◆ Exercise: The answer must be an exact transcription of every record.

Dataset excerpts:
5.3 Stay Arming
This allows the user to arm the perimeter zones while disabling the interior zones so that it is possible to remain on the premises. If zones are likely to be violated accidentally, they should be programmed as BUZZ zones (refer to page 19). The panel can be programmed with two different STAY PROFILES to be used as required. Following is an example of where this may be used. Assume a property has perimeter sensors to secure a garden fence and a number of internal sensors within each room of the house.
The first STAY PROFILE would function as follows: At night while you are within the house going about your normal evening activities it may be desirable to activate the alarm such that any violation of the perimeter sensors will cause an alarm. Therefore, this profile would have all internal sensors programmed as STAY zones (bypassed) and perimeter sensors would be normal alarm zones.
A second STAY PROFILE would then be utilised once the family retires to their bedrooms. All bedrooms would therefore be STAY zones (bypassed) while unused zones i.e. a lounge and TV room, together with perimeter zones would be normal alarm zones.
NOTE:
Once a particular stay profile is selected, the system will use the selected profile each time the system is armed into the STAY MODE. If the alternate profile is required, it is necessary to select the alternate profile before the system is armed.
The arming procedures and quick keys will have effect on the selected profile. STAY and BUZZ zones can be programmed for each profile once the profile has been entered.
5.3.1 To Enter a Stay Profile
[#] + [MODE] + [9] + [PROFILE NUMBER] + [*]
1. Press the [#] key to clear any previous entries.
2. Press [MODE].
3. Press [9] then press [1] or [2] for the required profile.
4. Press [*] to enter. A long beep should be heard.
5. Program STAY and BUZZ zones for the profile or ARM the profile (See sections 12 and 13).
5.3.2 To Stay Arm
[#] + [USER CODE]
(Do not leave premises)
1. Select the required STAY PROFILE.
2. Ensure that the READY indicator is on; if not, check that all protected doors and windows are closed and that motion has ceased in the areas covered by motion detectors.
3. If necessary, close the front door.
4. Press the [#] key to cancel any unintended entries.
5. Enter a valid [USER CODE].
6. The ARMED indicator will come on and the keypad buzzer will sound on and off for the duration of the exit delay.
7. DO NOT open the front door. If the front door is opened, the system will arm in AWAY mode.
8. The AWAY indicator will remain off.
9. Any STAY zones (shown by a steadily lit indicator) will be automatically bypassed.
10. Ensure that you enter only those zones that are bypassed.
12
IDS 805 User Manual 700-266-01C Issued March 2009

◆ Your solution:
5.3 Stay Arming
This allows the user to arm the perimeter zones while disabling the interior zones so that it is possible to remain on the premises. If zones are likely to be violated accidentally, they should be programmed as BUZZ zones (refer to page 19). The panel can be programmed with two different STAY PROFILES to be used as required. Following is an example of where this may be used. Assume a property has perimeter sensors to secure a garden fence and a number of internal sensors within each room of the house.
The first STAY PROFILE would function as follows: At night while you are within the house going about your normal evening activities it may be desirable to activate the alarm such that any violation of the perimeter sensors will cause an alarm. Therefore, this profile would have all internal sensors programmed as STAY zones (bypassed) and perimeter sensors would be normal alarm zones.
A second STAY PROFILE would then be utilised once the family retires to their bedrooms. All bedrooms would therefore be STAY zones (bypassed) while unused zones i.e. a lounge and TV room, together with perimeter zones would be normal alarm zones.
NOTE:
Once a particular stay profile is selected, the system will use the selected profile each time the system is armed into the STAY MODE. If the alternate profile is required, it is necessary to select the alternate profile before the system is armed.
The arming procedures and quick keys will have effect on the selected profile. STAY and BUZZ zones can be programmed for each profile once the profile has been entered.
5.3.1 To Enter a Stay Profile
[#] + [MODE] + [9] + [PROFILE NUMBER] + [*]
1. Press the [#] key to clear any previous entries.
2. Press [MODE].
3. Press [9] then press [1] or [2] for the required profile.
4. Press [*] to enter. A long beep should be heard.
5. Program STAY and BUZZ zones for the profile or ARM the profile (See sections 12 and 13).
5.3.2 To Stay Arm
[#] + [USER CODE]
(Do not leave premises)
1. Select the required STAY PROFILE.
2. Ensure that the READY indicator is on; if not, check that all protected doors and windows are closed and that motion has ceased in the areas covered by motion detectors.
3. If necessary, close the front door.
4. Press the [#] key to cancel any unintended entries.
5. Enter a valid [USER CODE].
6. The ARMED indicator will come on and the keypad buzzer will sound on and off for the duration of the exit delay.
7. DO NOT open the front door. If the front door is opened, the system will arm in AWAY mode.
8. The AWAY indicator will remain off.
9. Any STAY zones (shown by a steadily lit indicator) will be automatically bypassed.
10. Ensure that you enter only those zones that are bypassed.
12
IDS 805 User Manual 700-266-01C Issued March 2009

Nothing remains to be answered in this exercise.